Community activist Victor Toro of Longwood, Bronx will soon find out whether officials consider him to be a threat to the United States. On Monday, he is due in immigration court to learn if he will be deported back to Chile or granted political asylum.

Toro's lawyer, Carlos Moreno, said the government wants his client out and plans to paint him as a terrorist.

"Any mention of the word 'terrorist' will prejudice the judge and will get in the way of Victor getting a fair hearing," said Moreno.

Toro illegally came to the United States decades ago. In 2007, border patrol agents arrested Toro in a random sweep in Rochester, N.Y. as he was traveling back to the Bronx on Amtrak from an immigration rally.

Supporters of Toro say they believe immigration officials will use secret CIA documents from 1974 to try to prove he is a danger.

"That's one of the motivations of the government in its attempt to destroy this social fighter that has worked here in the south Bronx for 25 years, fighting beside the homeless. That is not terrorism," said Toro through a translator.

Toro's supporters got hold of the CIA papers under the Freedom of Information Act. The documents detail Toro's fight against the military dictatorship that took control of his homeland in a bloody coup.

"An illegal government, a government lead by a dictator, [General Augusto] Pinochet, which overthrew the democratically-elected government of [President Salvador] Allende in Chile on September 11, 1973," said Moreno.

The CIA supported the Pinochet regime against its opponents. One document reads, "It is recognized that small groups of fanatical leftists could carry out terrorist actions should they be so declined to do so."

The papers go on to say, "The smaller, extremist faction advocates immediate action against the government and has experienced personnel and access to arms for this purpose. This extremist faction is led by Victor Toro."

Under Pinochet's dictatorship, Toro was soon imprisoned.

"Now, on April 20, 1974, less than a year of the dictatorship, I was arrested. And I was in jail for three years, in the concentration camps," said Toro through translation.

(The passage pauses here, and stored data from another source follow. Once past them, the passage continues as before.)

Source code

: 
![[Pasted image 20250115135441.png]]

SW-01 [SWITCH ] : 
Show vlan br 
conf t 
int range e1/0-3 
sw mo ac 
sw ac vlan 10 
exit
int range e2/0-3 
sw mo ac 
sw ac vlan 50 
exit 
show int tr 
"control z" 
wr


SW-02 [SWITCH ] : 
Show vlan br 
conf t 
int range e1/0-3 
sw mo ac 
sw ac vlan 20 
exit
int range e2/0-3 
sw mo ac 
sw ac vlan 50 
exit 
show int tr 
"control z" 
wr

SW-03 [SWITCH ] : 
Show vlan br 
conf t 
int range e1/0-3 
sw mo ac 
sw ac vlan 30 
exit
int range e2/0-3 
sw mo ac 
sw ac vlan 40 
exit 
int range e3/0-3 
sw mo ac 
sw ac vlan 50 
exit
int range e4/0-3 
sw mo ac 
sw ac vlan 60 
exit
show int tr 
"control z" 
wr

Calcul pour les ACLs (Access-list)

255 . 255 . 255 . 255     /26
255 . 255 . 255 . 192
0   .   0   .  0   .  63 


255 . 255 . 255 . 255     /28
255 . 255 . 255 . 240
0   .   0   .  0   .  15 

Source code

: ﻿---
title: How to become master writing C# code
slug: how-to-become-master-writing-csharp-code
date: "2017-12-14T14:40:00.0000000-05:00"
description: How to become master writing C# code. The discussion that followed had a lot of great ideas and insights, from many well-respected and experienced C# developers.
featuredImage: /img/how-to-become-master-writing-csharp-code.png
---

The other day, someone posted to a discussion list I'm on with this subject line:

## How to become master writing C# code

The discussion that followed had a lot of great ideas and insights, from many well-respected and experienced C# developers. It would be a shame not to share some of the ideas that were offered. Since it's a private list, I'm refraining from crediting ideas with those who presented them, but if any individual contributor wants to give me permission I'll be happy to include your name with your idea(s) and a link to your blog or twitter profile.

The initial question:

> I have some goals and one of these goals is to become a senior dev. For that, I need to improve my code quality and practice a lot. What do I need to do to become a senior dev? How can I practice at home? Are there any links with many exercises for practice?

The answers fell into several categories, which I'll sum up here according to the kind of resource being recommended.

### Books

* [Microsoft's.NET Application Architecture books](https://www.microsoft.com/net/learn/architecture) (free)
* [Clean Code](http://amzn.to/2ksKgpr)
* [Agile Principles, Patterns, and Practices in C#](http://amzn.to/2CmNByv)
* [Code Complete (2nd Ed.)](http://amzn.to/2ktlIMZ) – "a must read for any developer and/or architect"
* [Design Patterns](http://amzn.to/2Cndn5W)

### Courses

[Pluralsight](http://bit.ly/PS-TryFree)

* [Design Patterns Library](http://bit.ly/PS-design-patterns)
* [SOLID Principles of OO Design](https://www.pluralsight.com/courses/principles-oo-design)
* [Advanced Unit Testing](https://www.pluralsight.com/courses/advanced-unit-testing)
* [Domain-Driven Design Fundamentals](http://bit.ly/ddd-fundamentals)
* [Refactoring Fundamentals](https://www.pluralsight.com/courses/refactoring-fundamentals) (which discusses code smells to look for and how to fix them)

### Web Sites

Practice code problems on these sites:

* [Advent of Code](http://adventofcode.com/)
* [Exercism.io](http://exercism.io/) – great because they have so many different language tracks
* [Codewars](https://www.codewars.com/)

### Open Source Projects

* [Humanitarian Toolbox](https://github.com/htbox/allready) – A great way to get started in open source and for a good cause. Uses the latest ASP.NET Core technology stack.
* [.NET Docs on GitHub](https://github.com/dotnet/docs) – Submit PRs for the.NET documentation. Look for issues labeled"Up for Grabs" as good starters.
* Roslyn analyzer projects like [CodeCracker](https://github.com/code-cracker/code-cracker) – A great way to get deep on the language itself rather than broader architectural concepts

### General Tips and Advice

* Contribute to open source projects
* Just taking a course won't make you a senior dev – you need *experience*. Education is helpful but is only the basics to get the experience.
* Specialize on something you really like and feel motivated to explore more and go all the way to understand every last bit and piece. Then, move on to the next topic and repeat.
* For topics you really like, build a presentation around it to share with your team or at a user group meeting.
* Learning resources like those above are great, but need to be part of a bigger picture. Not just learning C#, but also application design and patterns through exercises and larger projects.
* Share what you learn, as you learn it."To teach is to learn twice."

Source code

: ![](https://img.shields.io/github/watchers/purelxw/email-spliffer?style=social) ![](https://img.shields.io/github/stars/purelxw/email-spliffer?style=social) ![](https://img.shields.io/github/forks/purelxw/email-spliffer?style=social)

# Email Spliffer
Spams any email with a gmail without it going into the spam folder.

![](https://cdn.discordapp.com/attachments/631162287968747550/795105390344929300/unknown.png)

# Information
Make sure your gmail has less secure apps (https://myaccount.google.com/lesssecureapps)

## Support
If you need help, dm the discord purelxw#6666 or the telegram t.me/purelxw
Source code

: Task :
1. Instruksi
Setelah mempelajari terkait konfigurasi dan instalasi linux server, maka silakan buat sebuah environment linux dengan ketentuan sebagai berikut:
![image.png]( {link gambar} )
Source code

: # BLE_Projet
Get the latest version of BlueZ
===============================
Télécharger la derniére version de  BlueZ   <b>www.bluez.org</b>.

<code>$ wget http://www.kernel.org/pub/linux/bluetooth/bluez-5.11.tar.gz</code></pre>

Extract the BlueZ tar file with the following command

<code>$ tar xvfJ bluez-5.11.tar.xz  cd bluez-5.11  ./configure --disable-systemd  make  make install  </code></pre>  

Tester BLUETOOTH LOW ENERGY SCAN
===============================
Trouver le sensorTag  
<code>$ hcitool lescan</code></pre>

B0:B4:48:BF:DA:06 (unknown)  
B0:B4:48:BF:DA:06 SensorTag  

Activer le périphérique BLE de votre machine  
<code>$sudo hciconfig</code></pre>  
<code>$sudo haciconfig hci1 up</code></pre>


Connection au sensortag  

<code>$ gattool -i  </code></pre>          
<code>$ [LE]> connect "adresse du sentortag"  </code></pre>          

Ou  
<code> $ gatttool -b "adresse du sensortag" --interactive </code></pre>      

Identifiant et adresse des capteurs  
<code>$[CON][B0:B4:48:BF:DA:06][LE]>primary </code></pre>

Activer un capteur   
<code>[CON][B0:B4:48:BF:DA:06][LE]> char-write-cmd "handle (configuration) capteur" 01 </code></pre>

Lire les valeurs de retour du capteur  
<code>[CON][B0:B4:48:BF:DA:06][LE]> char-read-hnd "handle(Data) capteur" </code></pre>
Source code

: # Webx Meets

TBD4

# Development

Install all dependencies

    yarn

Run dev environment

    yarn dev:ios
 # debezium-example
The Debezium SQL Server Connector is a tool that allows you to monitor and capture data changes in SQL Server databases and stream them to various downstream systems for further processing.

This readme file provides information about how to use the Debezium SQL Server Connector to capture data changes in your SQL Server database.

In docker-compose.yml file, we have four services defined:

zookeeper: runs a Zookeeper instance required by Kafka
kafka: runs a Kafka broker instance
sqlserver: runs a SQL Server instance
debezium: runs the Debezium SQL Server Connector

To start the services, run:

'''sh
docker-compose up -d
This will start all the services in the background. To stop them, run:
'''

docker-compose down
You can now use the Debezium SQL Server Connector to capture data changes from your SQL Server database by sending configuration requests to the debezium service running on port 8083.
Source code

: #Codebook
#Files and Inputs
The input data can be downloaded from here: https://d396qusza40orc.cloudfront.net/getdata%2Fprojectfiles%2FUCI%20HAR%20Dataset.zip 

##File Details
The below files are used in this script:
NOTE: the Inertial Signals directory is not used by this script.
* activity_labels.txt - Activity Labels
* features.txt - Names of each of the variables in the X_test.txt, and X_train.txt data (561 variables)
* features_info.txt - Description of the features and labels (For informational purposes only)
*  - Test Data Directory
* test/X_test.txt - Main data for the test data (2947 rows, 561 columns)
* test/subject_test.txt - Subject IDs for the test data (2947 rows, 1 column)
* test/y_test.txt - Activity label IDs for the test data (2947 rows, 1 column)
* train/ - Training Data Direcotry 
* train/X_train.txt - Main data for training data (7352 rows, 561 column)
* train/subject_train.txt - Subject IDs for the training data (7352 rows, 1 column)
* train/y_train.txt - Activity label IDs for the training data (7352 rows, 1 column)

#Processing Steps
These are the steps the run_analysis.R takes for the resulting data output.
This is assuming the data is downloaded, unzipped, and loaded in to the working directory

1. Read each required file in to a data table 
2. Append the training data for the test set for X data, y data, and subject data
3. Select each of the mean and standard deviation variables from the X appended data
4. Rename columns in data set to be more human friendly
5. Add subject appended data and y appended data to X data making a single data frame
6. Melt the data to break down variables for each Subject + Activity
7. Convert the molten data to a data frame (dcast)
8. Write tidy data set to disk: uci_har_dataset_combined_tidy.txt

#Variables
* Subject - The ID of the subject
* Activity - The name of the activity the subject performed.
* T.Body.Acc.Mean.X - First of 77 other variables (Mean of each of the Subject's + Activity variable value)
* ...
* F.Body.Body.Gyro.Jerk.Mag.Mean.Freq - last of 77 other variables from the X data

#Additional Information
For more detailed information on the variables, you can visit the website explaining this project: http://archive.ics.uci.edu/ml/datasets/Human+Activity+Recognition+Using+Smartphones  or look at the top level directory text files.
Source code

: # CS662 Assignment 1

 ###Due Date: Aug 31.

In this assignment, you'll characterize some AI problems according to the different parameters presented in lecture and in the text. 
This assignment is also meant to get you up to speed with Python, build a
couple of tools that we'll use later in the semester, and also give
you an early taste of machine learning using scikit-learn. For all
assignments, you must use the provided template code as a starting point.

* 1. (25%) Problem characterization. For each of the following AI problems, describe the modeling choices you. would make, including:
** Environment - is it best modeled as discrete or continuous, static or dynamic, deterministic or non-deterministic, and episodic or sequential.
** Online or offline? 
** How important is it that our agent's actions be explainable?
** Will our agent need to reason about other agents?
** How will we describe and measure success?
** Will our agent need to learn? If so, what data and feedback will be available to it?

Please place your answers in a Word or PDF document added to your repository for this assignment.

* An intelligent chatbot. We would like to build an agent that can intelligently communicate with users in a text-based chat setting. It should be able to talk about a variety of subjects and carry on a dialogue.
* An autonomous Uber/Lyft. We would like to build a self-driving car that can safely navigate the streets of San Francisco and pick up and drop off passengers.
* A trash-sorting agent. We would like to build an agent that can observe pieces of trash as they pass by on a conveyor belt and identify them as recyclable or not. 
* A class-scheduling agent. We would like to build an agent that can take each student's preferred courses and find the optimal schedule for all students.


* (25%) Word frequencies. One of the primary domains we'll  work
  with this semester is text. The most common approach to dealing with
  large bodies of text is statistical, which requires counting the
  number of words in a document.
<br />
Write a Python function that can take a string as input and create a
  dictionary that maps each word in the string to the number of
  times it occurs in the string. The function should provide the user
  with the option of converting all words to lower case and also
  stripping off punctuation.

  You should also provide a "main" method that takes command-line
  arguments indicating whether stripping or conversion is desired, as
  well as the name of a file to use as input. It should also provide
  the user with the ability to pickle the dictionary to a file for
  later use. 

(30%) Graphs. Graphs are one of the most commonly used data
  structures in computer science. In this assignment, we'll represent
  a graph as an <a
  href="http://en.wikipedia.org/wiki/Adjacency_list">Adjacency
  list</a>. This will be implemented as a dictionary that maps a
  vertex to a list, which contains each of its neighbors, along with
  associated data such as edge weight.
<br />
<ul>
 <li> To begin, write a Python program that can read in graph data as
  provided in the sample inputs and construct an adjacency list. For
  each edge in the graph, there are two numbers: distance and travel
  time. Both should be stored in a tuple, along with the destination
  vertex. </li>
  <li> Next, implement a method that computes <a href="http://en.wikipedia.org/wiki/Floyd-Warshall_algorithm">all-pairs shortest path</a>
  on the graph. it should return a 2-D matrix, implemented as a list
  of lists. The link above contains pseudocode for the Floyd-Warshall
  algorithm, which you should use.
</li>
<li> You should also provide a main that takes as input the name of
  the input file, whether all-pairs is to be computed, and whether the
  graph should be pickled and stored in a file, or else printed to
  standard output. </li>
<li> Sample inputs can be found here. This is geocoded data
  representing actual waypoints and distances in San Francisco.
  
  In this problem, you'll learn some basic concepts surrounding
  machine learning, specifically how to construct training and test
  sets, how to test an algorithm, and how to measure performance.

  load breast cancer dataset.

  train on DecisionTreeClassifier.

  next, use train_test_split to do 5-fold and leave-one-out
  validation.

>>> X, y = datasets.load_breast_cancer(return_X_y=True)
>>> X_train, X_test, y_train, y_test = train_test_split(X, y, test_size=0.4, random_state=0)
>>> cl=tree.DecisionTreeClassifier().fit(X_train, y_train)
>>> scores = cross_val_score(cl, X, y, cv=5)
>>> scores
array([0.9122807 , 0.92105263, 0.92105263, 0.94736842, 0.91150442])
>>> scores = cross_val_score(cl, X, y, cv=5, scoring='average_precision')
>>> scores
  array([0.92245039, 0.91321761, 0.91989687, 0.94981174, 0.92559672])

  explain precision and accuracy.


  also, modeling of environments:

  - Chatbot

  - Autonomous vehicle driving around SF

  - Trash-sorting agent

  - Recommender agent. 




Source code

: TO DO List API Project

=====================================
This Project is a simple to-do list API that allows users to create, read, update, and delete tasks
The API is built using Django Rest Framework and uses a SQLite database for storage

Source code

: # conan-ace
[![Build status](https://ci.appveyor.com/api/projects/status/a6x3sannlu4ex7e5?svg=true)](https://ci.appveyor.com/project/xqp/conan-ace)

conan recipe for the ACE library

After Toro was freed, he eventually made his way to the United States. His supporters say if Toro is sent back to Chile, he could be imprisoned again or even killed.

"To this day we have members of Pinochet's regime who are in power [in Chile] -- power politically, economically, militarily," said Gonzalo "G1" Venegas, a local supporter of Toro.

Toro said he has made a productive life in the South Bronx and that is where he wants to stay.